3. Compatible with older versions of Dubo-Go

In order to make the development process more transparent to older Dubbo-Go users and avoid the extensibility impact of specifying providers, we designed a set of RPC service-to-application name mappings. To try to automate the conversion from RPC service to provider application name at Consumer.

Dubbo v2.6.x, Dubbo v2.7.x, and Dubbo v3.0.x are all available in Dubbogo 3.0.

Unified routing support

Routing can be conceptually understood as selecting a subset of IP addresses from the existing IP address list based on specific routing rules. Routing is filtered based on the configured routing rules, and the intersection of all routing rules is obtained. Multiple routes form a routing chain like an assembly line. The final destination IP address set is selected from all address tables and the IP address is selected based on load balancing policies.

1. The routing chain

The logic of a routing chain can be simply interpreted as target = rn(… R3 (r2 (r1 (SRC)))). The internal logic of each router can be abstract as the input address addrs-in and n disjoint address pools addrs-pool-1 on the router according to the full address addrs-all. Addrs-pool -n takes the intersection as the output address according to implementation-defined rules. And so on, complete the calculation of the entire routing chain.

2. failover

You can configure the failover field in the routing rule configuration file. When searching for an address fails, you can perform failover, select other subset, and execute it in sequence until the address is found. Otherwise, the address cannot be found.

3. Bottom-pocket routing

In the configuration of routing rules, you can configure a match without any conditions. The final result is that at least one subset is selected to achieve the function of empty address protection.

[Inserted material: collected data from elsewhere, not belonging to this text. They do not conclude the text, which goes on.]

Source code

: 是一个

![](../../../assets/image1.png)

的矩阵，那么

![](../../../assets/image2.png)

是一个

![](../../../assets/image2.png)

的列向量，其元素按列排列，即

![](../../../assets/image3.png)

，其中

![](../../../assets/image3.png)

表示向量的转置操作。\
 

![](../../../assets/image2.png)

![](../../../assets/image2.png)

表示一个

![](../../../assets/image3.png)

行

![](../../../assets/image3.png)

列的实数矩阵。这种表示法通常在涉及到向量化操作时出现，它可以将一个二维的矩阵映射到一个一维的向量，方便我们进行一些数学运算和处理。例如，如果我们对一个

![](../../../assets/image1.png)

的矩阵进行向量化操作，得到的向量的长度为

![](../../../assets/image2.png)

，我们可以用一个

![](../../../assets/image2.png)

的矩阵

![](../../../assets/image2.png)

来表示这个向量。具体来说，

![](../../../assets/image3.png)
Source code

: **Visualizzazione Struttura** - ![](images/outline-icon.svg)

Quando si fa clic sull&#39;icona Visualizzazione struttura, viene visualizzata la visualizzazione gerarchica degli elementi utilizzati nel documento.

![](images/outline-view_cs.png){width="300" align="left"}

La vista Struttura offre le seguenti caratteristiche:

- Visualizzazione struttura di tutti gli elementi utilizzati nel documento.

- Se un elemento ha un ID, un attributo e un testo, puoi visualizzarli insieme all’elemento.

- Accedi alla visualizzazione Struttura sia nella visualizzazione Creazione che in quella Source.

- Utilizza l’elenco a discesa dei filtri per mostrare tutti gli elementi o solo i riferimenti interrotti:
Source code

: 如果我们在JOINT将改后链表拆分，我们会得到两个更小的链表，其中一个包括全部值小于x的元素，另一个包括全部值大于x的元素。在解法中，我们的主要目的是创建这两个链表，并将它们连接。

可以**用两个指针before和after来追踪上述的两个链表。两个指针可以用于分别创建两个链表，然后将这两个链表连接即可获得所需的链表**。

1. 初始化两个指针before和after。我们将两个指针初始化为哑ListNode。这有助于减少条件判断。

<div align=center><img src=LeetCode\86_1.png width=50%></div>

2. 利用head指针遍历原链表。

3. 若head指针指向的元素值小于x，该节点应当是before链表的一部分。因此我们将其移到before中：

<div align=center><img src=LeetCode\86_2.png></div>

As one of the three arrows the Dubbogo community will build in 2020 and launch in early 2021, DubboGo 3.0 will bring a different and refreshing development experience.

If you have any questions, you are welcome to join the Nacks group: Nacks group 31363295.

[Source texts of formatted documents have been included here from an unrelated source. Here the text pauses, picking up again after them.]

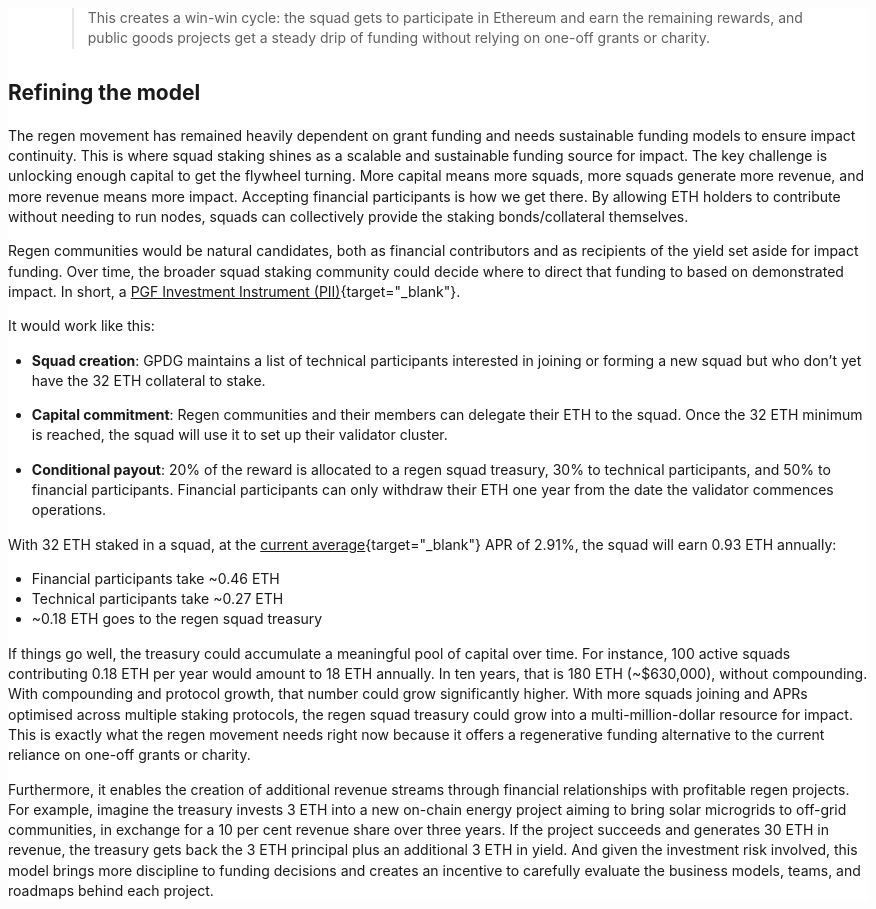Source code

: <figure class="text-center my-5">
  <blockquote class="blockquote">
    <span>This creates a win-win cycle: the squad gets to participate in Ethereum and earn the remaining rewards, and public goods projects get a steady drip of funding without relying on one-off grants or charity.</span>
  </blockquote>
</figure>

## Refining the model

The regen movement has remained heavily dependent on grant funding and needs sustainable funding models to ensure impact continuity. This is where squad staking shines as a scalable and sustainable funding source for impact. The key challenge is unlocking enough capital to get the flywheel turning. More capital means more squads, more squads generate more revenue, and more revenue means more impact. Accepting financial participants is how we get there. By allowing ETH holders to contribute without needing to run nodes, squads can collectively provide the staking bonds/collateral themselves.

Regen communities would be natural candidates, both as financial contributors and as recipients of the yield set aside for impact funding. Over time, the broader squad staking community could decide where to direct that funding to based on demonstrated impact. In short, a [PGF Investment Instrument (PII)](https://carboncopy.news/features/hypothesising-retail-investment-instrument-with-public-goods-funding-integration/){target="_blank"}.

It would work like this:

- **Squad creation**: GPDG maintains a list of technical participants interested in joining or forming a new squad but who don’t yet have the 32 ETH collateral to stake. 

- **Capital commitment**: Regen communities and their members can delegate their ETH to the squad. Once the 32 ETH minimum is reached, the squad will use it to set up their validator cluster.

- **Conditional payout**: 20% of the reward is allocated to a regen squad treasury, 30% to technical participants, and 50% to financial participants. Financial participants can only withdraw their ETH one year from the date the validator commences operations.

With 32 ETH staked in a squad, at the [current average](https://explorer.rated.network/network?network=mainnet&timeWindow=1d&rewardsMetric=average&geoDistType=all&hostDistType=all&soloProDist=stake){target="_blank"} APR of 2.91%, the squad will earn 0.93 ETH annually:

- Financial participants take ~0.46 ETH
- Technical participants take ~0.27 ETH
- ~0.18 ETH goes to the regen squad treasury

If things go well, the treasury could accumulate a meaningful pool of capital over time. For instance, 100 active squads contributing 0.18 ETH per year would amount to 18 ETH annually. In ten years, that is 180 ETH (~$630,000), without compounding. With compounding and protocol growth, that number could grow significantly higher. With more squads joining and APRs optimised across multiple staking protocols, the regen squad treasury could grow into a multi-million-dollar resource for impact. This is exactly what the regen movement needs right now because it offers a regenerative funding alternative to the current reliance on one-off grants or charity.

Furthermore, it enables the creation of additional revenue streams through financial relationships with profitable regen projects. For example, imagine the treasury invests 3 ETH into a new on-chain energy project aiming to bring solar microgrids to off-grid communities, in exchange for a 10 per cent revenue share over three years. If the project succeeds and generates 30 ETH in revenue, the treasury gets back the 3 ETH principal plus an additional 3 ETH in yield. And given the investment risk involved, this model brings more discipline to funding decisions and creates an incentive to carefully evaluate the business models, teams, and roadmaps behind each project.
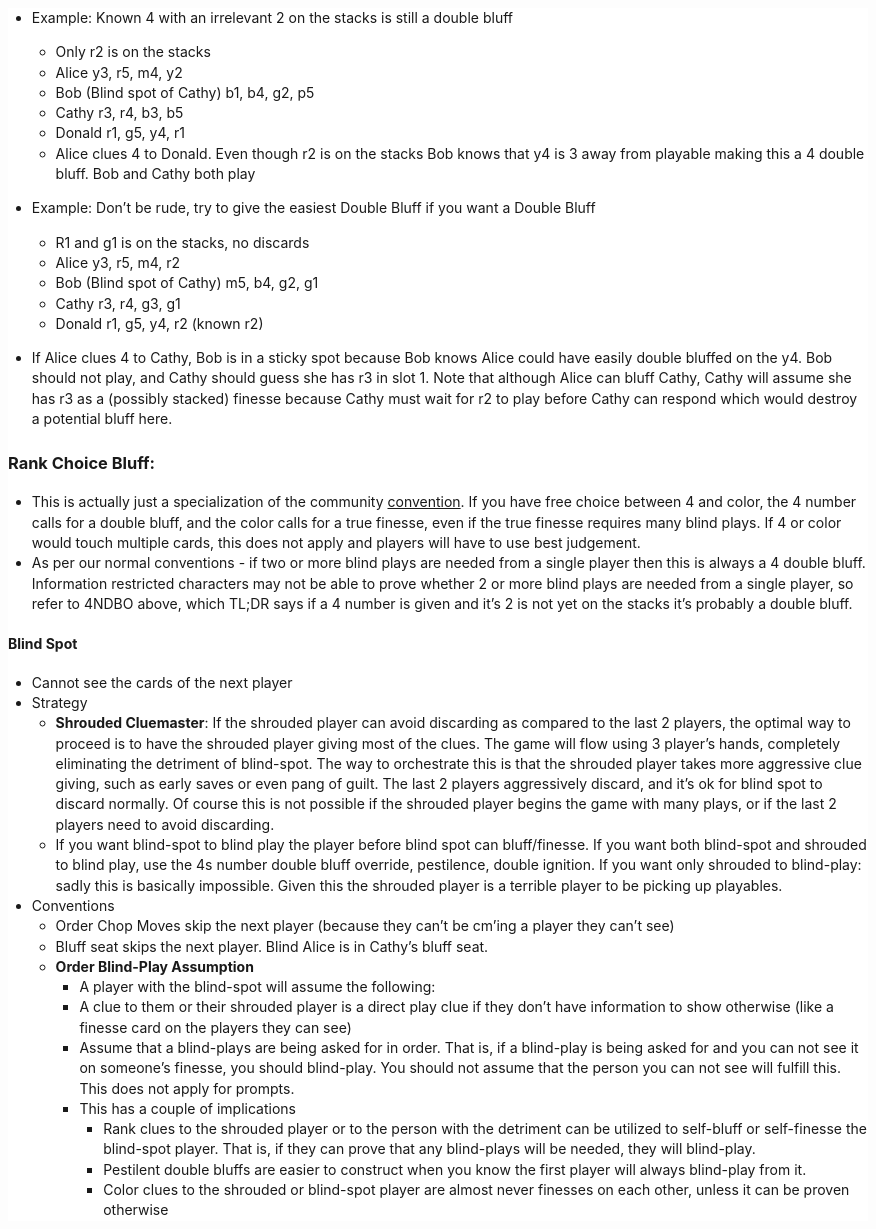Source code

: * Example: Known 4 with an irrelevant 2 on the stacks is still a double bluff
  * Only r2 is on the stacks
  * Alice                                        y3, r5, m4, y2
  * Bob (Blind spot of Cathy)                    b1, b4, g2, p5
  * Cathy                                        r3, r4, b3, b5
  * Donald                                       r1, g5, y4, r1
  * Alice clues 4 to Donald. Even though r2 is on the stacks Bob knows that y4 is 3 away from playable making this a 4 double bluff. Bob and Cathy both play

* Example: Don’t be rude, try to give the easiest Double Bluff if you want a Double Bluff
  * R1 and g1 is on the stacks, no discards
  * Alice                                        y3, r5, m4, r2
  * Bob (Blind spot of Cathy)                    m5, b4, g2, g1
  * Cathy                                        r3, r4, g3, g1
  * Donald                                       r1, g5, y4, r2 (known r2)
* If Alice clues 4 to Cathy, Bob is in a sticky spot because Bob knows Alice could have easily 
double bluffed on the y4. Bob should not play, and Cathy should guess she has r3 in slot 1. 
Note that although Alice can bluff Cathy, Cathy will assume she has r3 as a (possibly stacked) 
finesse because Cathy must wait for r2 to play before Cathy can respond which would destroy a 
potential bluff here.

### Rank Choice Bluff: 
* This is actually just a specialization of the community [convention](https://github.com/Zamiell/hanabi-conventions/blob/master/Reference.md#the-rank-choice-bluff). If you have free choice between 4 and color, the 4 number calls for a double bluff, and the color calls for a true finesse, even if the true finesse requires many blind plays. If 4 or color would touch multiple cards, this does not apply and players will have to use best judgement.
* As per our normal conventions - if two or more blind plays are needed from a single player then this is always a 4 double bluff. Information restricted characters may not be able to prove whether 2 or more blind plays are needed from a single player, so refer to 4NDBO above, which TL;DR says if a 4 number is given and it’s 2 is not yet on the stacks it’s probably a double bluff.

#### Blind Spot
* Cannot see the cards of the next player
* Strategy
  * **Shrouded Cluemaster**: If the shrouded player can avoid discarding as compared to the last 2 players, the optimal way to proceed is to have the shrouded player giving most of the clues. The game will flow using 3 player’s hands, completely eliminating the detriment of blind-spot. The way to orchestrate this is that the shrouded player takes more aggressive clue giving, such as early saves or even pang of guilt. The last 2 players aggressively discard, and it’s ok for blind spot to discard normally. Of course this is not possible if the shrouded player begins the game with many plays, or if the last 2 players need to avoid discarding.
  * If you want blind-spot to blind play the player before blind spot can bluff/finesse. If you want both blind-spot and shrouded to blind play, use the 4s number double bluff override, pestilence, double ignition. If you want only shrouded to blind-play: sadly this is basically impossible. Given this the shrouded player is a terrible player to be picking up playables.
* Conventions
  * Order Chop Moves skip the next player (because they can’t be cm’ing a player they can’t see)
  * Bluff seat skips the next player. Blind Alice is in Cathy’s bluff seat. 
  * **Order Blind-Play Assumption**
   	* A player with the blind-spot will assume the following:
   	* A clue to them or their shrouded player is a direct play clue if they don’t have information to show otherwise (like a finesse card on the players they can see)
   	* Assume that a blind-plays are being asked for in order. That is, if a blind-play is being asked for and you can not see it on someone’s finesse, you should blind-play. You should not assume that the person you can not see will fulfill this. This does not apply for prompts.
   	* This has a couple of implications
     	* Rank clues to the shrouded player or to the person with the detriment can be utilized to self-bluff or self-finesse the blind-spot player. That is, if they can prove that any blind-plays will be needed, they will blind-play.
     	* Pestilent double bluffs are easier to construct when you know the first player will always blind-play from it. 
     	* Color clues to the shrouded or blind-spot player are almost never finesses on each other, unless it can be proven otherwise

Dubbogo 3.0 is currently being developed in collaboration with dubbo’s official team, Ali Middleware.

Ali Cloud – Middleware team is looking for developers interested in DubBO3 (Java & Go), DAPR, arthas. You can contact Northlatitude on staples or by email at [email protected].

Author’s brief introduction

GitHubID LaurenceLiZhixin li, development engineer of Aliyun cloud native middleware team, developer of Dubbogo community, student of Software Engineering major in Sun Yat-sen University, is good at using Go language and focuses on cloud native and micro services and other technical directions.

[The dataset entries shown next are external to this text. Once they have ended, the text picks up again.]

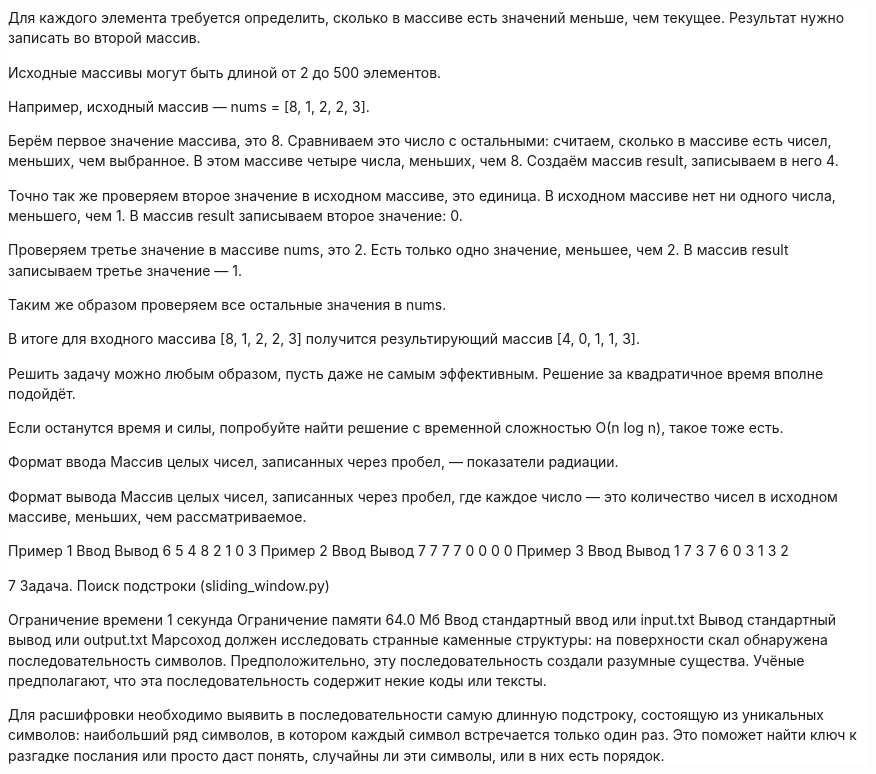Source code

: Для каждого элемента требуется определить, сколько в массиве есть значений меньше, чем текущее. Результат нужно записать во второй массив.

Исходные массивы могут быть длиной от 2 до 500 элементов.

Например, исходный массив — nums = [8, 1, 2, 2, 3].

Берём первое значение массива, это 8. Сравниваем это число с остальными: считаем, сколько в массиве есть чисел, меньших, чем выбранное. В этом массиве четыре числа, меньших, чем 8. Создаём массив result, записываем в него 4.

Точно так же проверяем второе значение в исходном массиве, это единица. В исходном массиве нет ни одного числа, меньшего, чем 1. В массив result записываем второе значение: 0.

Проверяем третье значение в массиве nums, это 2. Есть только одно значение, меньшее, чем 2. В массив result записываем третье значение — 1.

Таким же образом проверяем все остальные значения в nums.

В итоге для входного массива [8, 1, 2, 2, 3] получится результирующий массив [4, 0, 1, 1, 3].

Решить задачу можно любым образом, пусть даже не самым эффективным. Решение за квадратичное время вполне подойдёт.

Если останутся время и силы, попробуйте найти решение с временной сложностью О(n log n), такое тоже есть.

Формат ввода
Массив целых чисел, записанных через пробел, — показатели радиации.

Формат вывода
Массив целых чисел, записанных через пробел, где каждое число — это количество чисел в исходном массиве, меньших, чем рассматриваемое.

Пример 1
Ввод	Вывод
6 5 4 8
2 1 0 3
Пример 2
Ввод	Вывод
7 7 7 7
0 0 0 0
Пример 3
Ввод	Вывод
1 7 3 7 6
0 3 1 3 2

7 Задача. Поиск подстроки (sliding_window.py)

Ограничение времени	1 секунда
Ограничение памяти	64.0 Мб
Ввод	стандартный ввод или input.txt
Вывод	стандартный вывод или output.txt
Марсоход должен исследовать странные каменные структуры: на поверхности скал обнаружена последовательность символов. Предположительно, эту последовательность создали разумные существа. Учёные предполагают, что эта последовательность содержит некие коды или тексты.

Для расшифровки необходимо выявить в последовательности самую длинную подстроку, состоящую из уникальных символов: наибольший ряд символов, в котором каждый символ встречается только один раз. Это поможет найти ключ к разгадке послания или просто даст понять, случайны ли эти символы, или в них есть порядок.

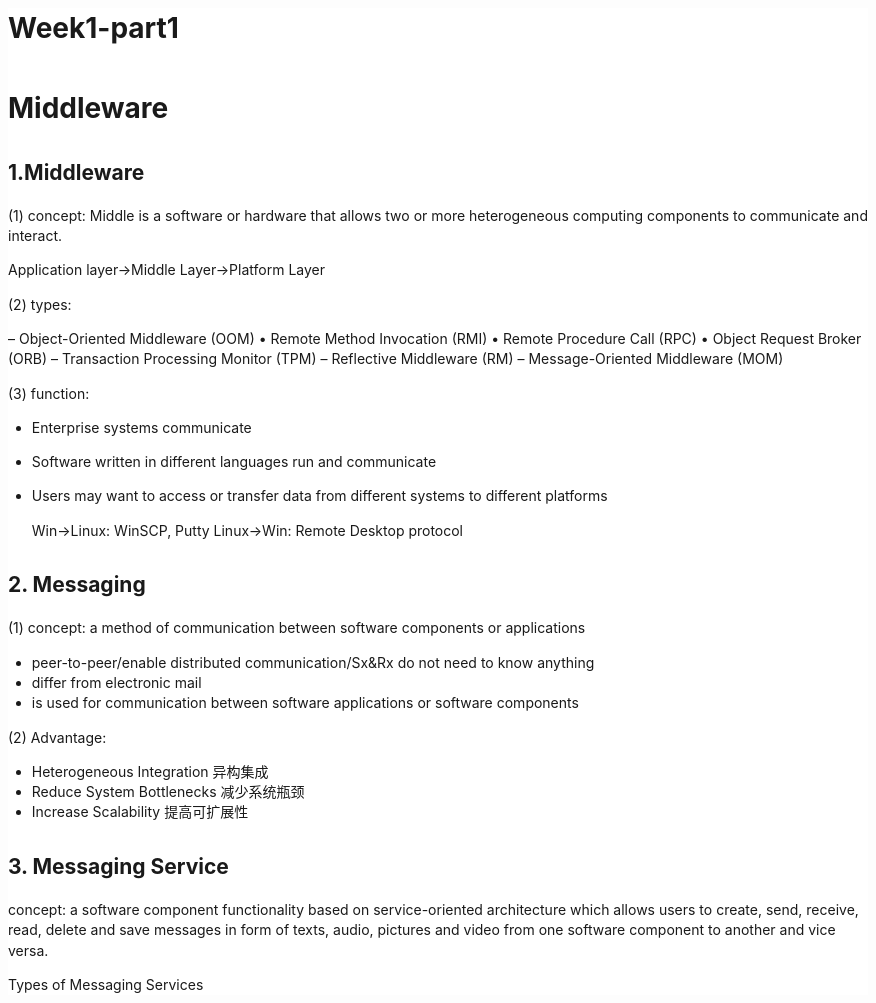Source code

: # Week1-part1

# Middleware

## 1.Middleware

(1) concept: Middle is a software or hardware that allows two
or more heterogeneous computing components to communicate and interact.

Application layer->Middle Layer->Platform Layer

(2) types:

– Object-Oriented Middleware (OOM)
	• Remote Method Invocation (RMI)
	• Remote Procedure Call (RPC)
	• Object Request Broker (ORB)
– Transaction Processing Monitor (TPM)
– Reflective Middleware (RM)
– Message-Oriented Middleware (MOM)

(3) function:

- Enterprise systems communicate

- Software written in different languages run and communicate

- Users may want to access or transfer data from different systems to different platforms

  Win->Linux: WinSCP, Putty		Linux->Win: Remote Desktop protocol

## 2. Messaging

(1) concept: a method of communication between software components or applications

- peer-to-peer/enable distributed communication/Sx&Rx do not need to know anything
- differ from electronic mail
- is used for communication between software applications or software
  components

(2) Advantage:

- Heterogeneous Integration 异构集成
- Reduce System Bottlenecks 减少系统瓶颈
- Increase Scalability 提高可扩展性

## 3. Messaging Service

concept: a software component functionality based on service-oriented architecture which allows users to create, send, receive, read, delete and save messages in form of texts, audio, pictures and video from one software component to another and vice versa.

Types of Messaging Services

In the rain (making @ AlexStocks), dubbo – go project and community leaders, a server has more than 10 years working experience in doing the research and development of the infrastructure of a line of programmers, ever been involved in improving Muduo/Pika/dubbo/Sentinel – go and other well-known projects, Currently, I am working on container choreography and Service Mesh in the Trusted Native Department of Ant Financial.